The big question is whether the delay will give competing frameworks in the J2EE developer platforms time to catch up with ASP.NET 2.0, which is coming with Whidbey.

That is, if it’s not too late already.

After all, JavaServer Faces is supposed to give Java users a more Microsoft-like programming experience. But many developers have been frustrated by the new levels of complexity that have greeted them with JavaServer Pages.

Take the complaint about generics. In ASP.NET, generics go all the way to the compiler, which means at runtime, .NET enforces the type parameter checking. In Java, this process becomes a coding issue.

Rob Helm, an analyst with Directions on Microsoft, asks about the impact on the Microsoft product roadmap.
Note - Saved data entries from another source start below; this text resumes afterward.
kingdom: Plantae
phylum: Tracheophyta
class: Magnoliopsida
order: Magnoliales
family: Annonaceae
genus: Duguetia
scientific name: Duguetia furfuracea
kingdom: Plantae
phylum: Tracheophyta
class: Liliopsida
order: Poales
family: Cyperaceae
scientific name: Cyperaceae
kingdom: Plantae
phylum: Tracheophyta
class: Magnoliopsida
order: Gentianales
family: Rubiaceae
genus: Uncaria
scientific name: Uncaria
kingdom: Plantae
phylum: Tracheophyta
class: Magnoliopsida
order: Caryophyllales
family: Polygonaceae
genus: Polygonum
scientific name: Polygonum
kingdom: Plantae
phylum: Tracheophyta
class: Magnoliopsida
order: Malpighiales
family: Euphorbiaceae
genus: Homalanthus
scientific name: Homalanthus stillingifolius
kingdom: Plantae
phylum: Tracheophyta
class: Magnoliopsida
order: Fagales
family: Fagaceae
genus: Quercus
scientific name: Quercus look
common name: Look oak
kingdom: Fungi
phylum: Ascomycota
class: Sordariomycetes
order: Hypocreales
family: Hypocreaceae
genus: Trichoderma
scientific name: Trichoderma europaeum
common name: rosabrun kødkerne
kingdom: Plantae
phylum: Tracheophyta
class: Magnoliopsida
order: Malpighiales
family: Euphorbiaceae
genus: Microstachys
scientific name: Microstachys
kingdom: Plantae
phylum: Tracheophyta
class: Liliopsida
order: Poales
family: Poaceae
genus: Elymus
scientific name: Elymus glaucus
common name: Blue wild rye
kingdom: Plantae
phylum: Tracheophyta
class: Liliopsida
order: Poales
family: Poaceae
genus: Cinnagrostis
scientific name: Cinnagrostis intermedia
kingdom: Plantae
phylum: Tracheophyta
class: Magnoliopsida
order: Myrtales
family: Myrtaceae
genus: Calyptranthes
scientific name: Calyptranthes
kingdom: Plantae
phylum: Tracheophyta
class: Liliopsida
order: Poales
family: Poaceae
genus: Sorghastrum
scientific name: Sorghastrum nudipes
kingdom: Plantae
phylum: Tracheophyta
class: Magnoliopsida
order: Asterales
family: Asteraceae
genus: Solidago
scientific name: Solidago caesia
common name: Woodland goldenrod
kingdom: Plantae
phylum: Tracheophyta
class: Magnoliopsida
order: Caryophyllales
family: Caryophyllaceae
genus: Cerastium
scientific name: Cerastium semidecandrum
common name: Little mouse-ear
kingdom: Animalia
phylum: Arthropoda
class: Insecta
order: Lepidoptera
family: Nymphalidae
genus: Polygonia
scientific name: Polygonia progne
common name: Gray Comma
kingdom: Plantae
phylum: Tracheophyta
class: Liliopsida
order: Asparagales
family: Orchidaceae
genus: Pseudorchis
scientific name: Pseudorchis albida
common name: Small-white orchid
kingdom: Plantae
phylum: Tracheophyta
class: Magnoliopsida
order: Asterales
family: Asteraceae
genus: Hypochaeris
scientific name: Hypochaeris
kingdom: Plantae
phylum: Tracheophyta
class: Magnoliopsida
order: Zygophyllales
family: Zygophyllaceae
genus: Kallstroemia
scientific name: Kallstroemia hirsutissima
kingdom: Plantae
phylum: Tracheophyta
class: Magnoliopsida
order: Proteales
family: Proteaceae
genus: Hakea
ASP.NET Version 2.0, now delayed until 2005, should have been the basis for leveraging a lot of Microsoft products like Sharepoint Portal Server product, the Content Management Server and even the somewhat dusty Commerce Server.

The next release of ASP.NET framework is being counted on for a huge new library of components that will help change the navigational structure of entire Web sites in a single spot. It’s really the cutting edge of the .NET vs. Java struggle. And Helm says, .NET has been winning. And there’s no question among many analysts and customers that Microsoft’s “JUMP to .NET strategy,” with its “Java User Migration Path to Microsoft”, is making strides.

At least, it has been until these delays were announced.

So while many are pre-occupied with whether or not Microsoft is helping to nudge a few investors to fund SCO Group’s legal campaign, the delays on .NET development have implications that run deep.

Erin Joyce is executive editor of internetnews.com.